Table 3.
Observed remdesivir and Nuc PK parameters in plasma (Cmax, drug exposure, AUC, and half‐life) were calculated using EMA compassionate use of remdesivir PK data
| PK Parameter | Observed a | Simulated | Fold change b |
|---|---|---|---|
| Remdesivir day 1 (N = 8) | |||
| Cmax (ng/mL) | 5440 (20.3) | 1300 | 0.24 |
| AUC c (h∙ng/mL) | 2920 (20.6) | 3064 | 1.1 |
| t1/2 (h) | 0.98 (0.82, 1.03) | 2.6 | 2.6 |
| Remdesivir day 5 (N = 7) | |||
| Cmax (ng/mL) | 2610 (12.7) | 653 | 0.25 |
| AUC c (h∙ng/mL) | 1560 (13.9) | 2600 | 1.7 |
| t1/2 (h) | 0.89 (0.82, 1.09) | 2.6 | 2.9 |
| Nuc day 1 (N = 8) | |||
| Cmax (ng/mL) | 152 (25.9) | 169 | 1.1 |
| AUC c (h∙ng/mL) | 2240 (29.1) | 3060 | 1.4 |
| t1/2 (h) | NA | 23.1 | NA |
| Nuc day 5 (N = 7) | |||
| Cmax (ng/mL) | 142 (30.3) | 162 | 1.1 |
| AUC c (h∙ng/mL) | 2230 (30.0) | 3230 | 1.4 |
| t1/2 (h) | 25.3 (24.10, 30.32) | 23.1 | 0.9 |
Simulated remdesivir and Nuc PK parameters in plasma were calculated based on PK profiles simulated using allometrically scaled human PK parameters. Currently approved treatment simulated was 30‐minute i.v. infusion of 200 mg of remdesivir on day 1 followed by 100 mg daily for 4 days in healthy subjects. The difference between the observed and simulated parameters (Fold Change) is reported here.
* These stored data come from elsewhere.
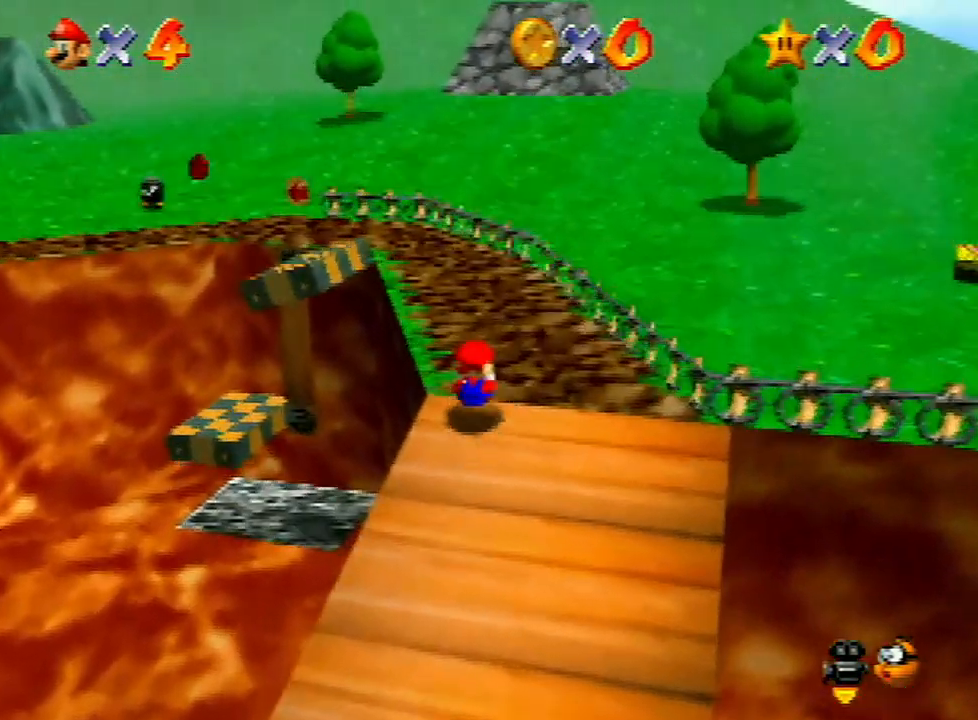
{"buttons": ["A"], "left_stick": "up", "events": [[67, "B", "down"], [133, "B", "up"], [500, "A", "down"]]}
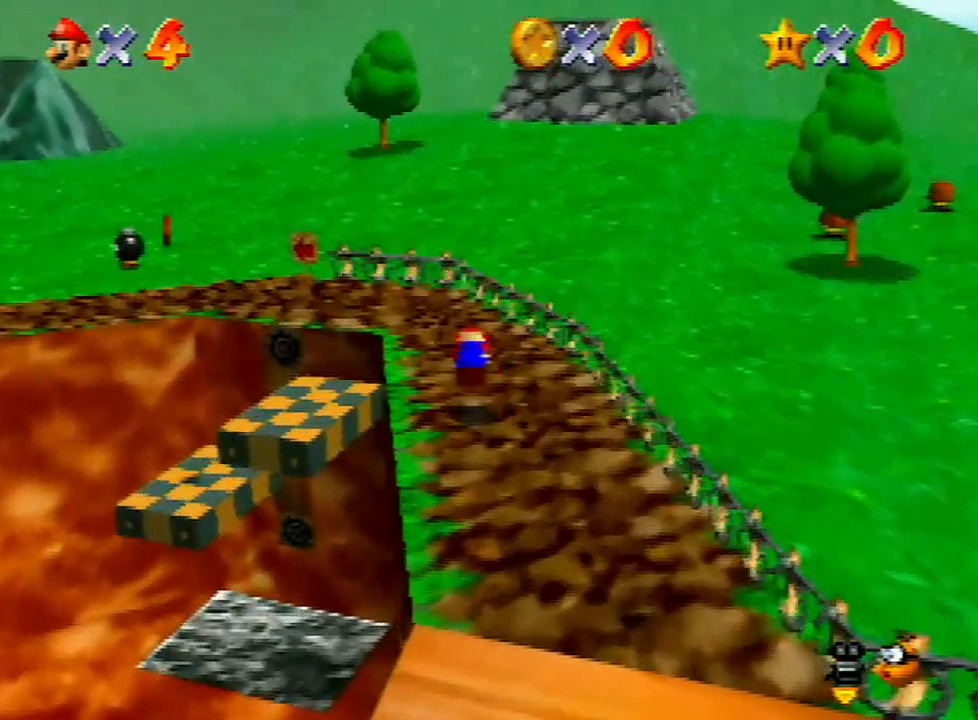
{"buttons": [], "left_stick": "up", "events": [[33, "A", "up"], [200, "C_RIGHT", "down"], [333, "C_RIGHT", "up"]]}
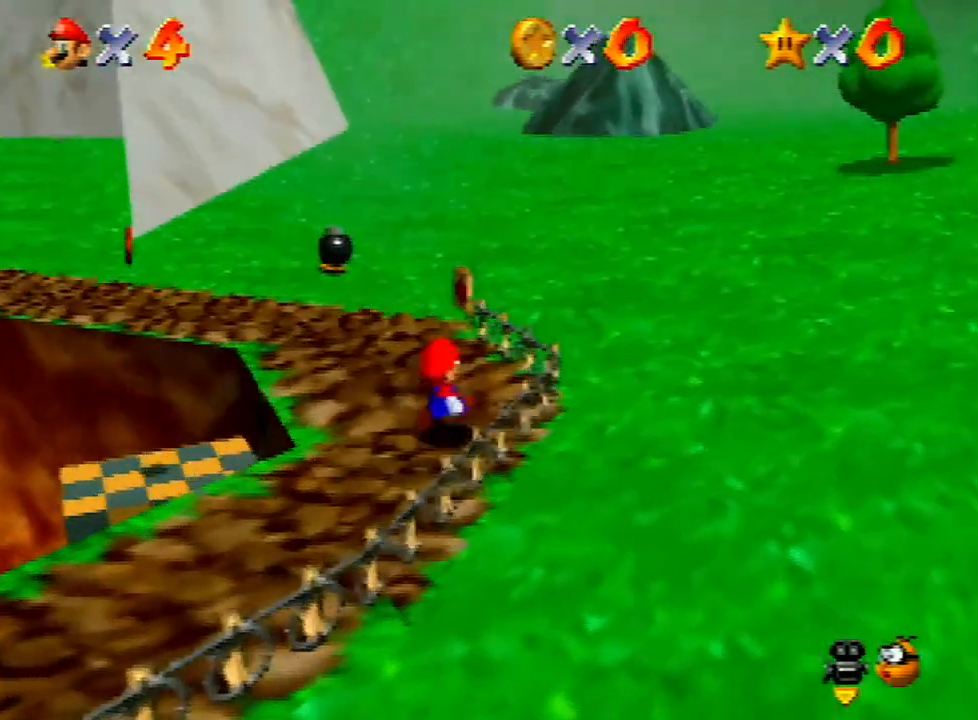
{"buttons": [], "left_stick": "up-left", "events": [[167, "left_stick", "up-left"]]}
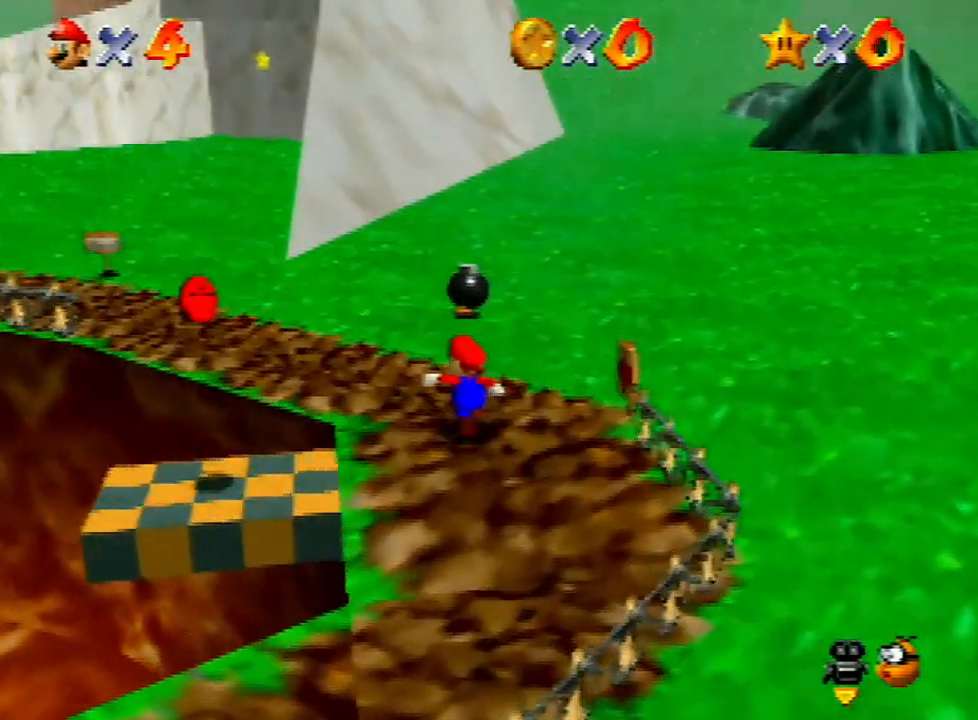
{"buttons": [], "left_stick": "up", "events": [[67, "left_stick", "up"]]}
Abbreviations: %CV, percent coefficient of variation; AUC, area under the curve; Cmax, peak concentration; EMA, European Medicines Agency; Nuc, GS‐441524; PK, pharmacokinetic; t1/2, half‐life.
Observed PK parameters are presented as mean (%CV), whereas the t1/2 as median (Q1, Q3).
Fold‐change was calculated as the ratio of the simulated parameter to the observed parameter.
Area under the curve for day 1 (AUC0–24) and for day 5 (AUCτ).